The research indicated that investment management firms could boost their marketing efforts while improving cost efficiencies if they realised the potential of statements as vehicles for achieving marketing goals. The study showed that, despite the above figures, 63% of the companies surveyed believed that more personalised and tailored communications would create loyalty or improved satisfaction with their investors. Nonetheless, the findings revealed that only 25% of firms are sending personalised communications to all of their clients, even though 79% say they have the capability to do so.
Clearly, some companies are already producing high quality personalised investment statements, but the figures indicate that others could make better use of their statements by including marketing messages. Our survey showed 42% of investment management firms still see the investor statement as simply a means of highlighting fund performance, while 13% of respondents said they see no benefit in personalising and tailoring client communications.
These findings indicate that many firms in the investment management sector are missing out, as other research shows that people are likely to spend more time looking at important documents like bills and statements than they do at pure direct marketing. Research from InfoTrends has shown that printed bills and statements are opened and read more than 95% of the time, and recipients tend to spend between two and four minutes looking at them – rates far above that achieved by even the most effective pure DM campaigns.
And another piece of research GI Direct carried out last year found that 70% of adults are five to 10 times more likely to respond to properly personalised marketing offers, demonstrating that communicating with customers on a tailored, individual level can play a vital role in building long-term customer relationships.

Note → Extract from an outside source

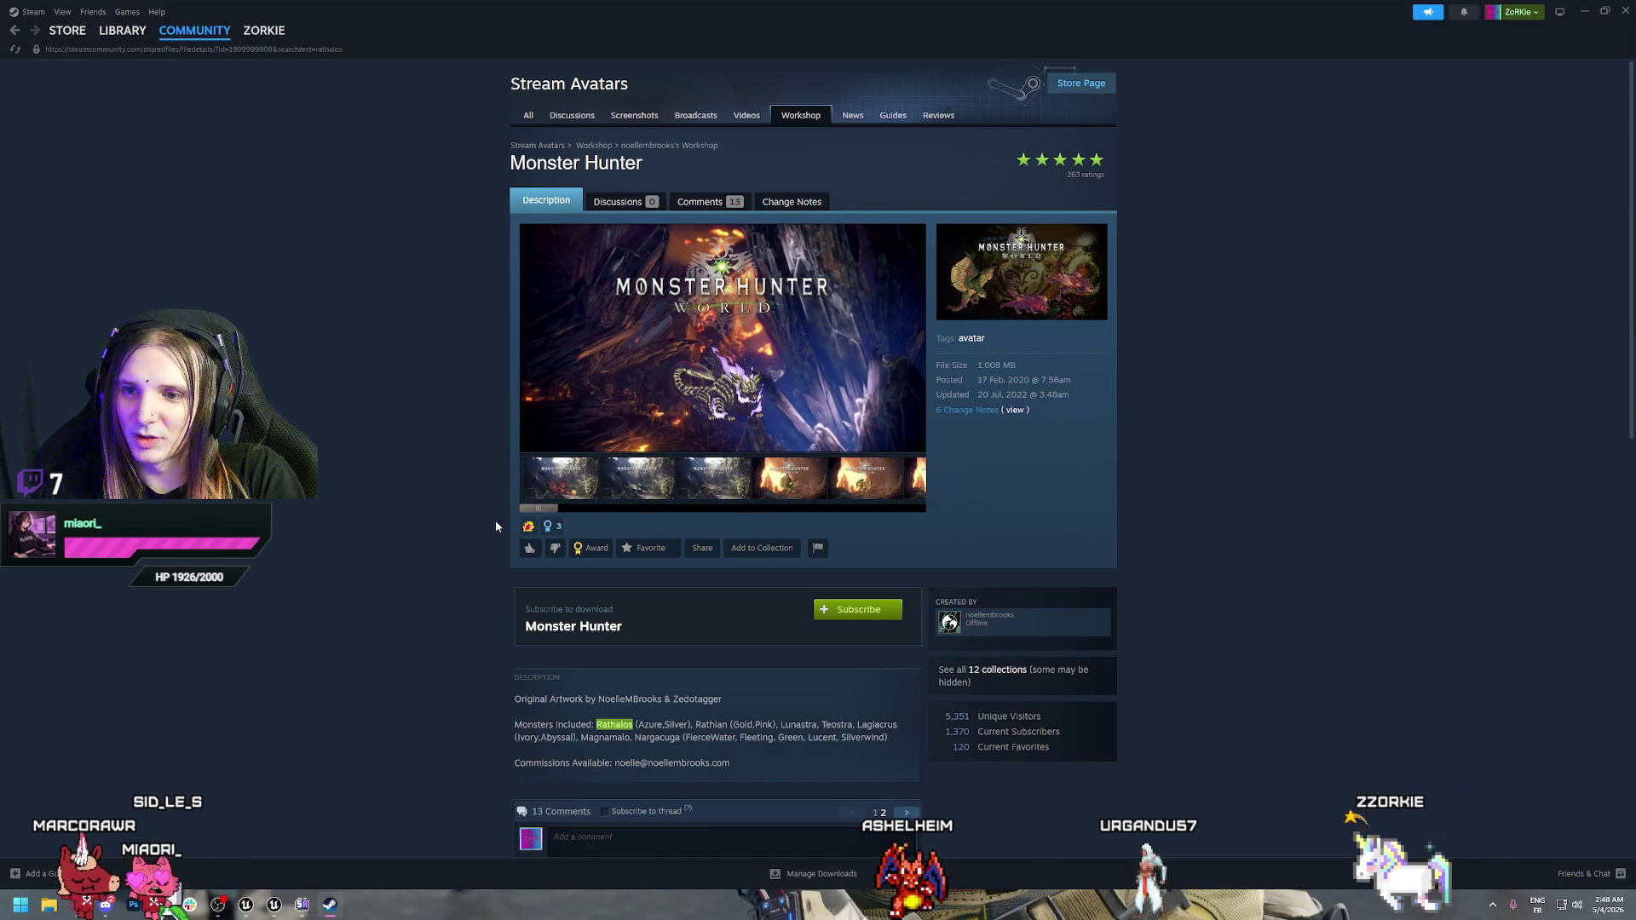
{"action": "left_click", "coordinate": [551, 487]}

The benefits of investment management firms personalising and adding marketing messages to their statements are unmistakable, and print communications specialists now have the capability to carry out high quality variable print at the touch of a button. Companies that personalise have an advantage over competitors that are not tailoring their investor communications – which, as a result, are wasting an opportunity to build customer loyalty, sell clients on other products and services, and boost marketing ROI.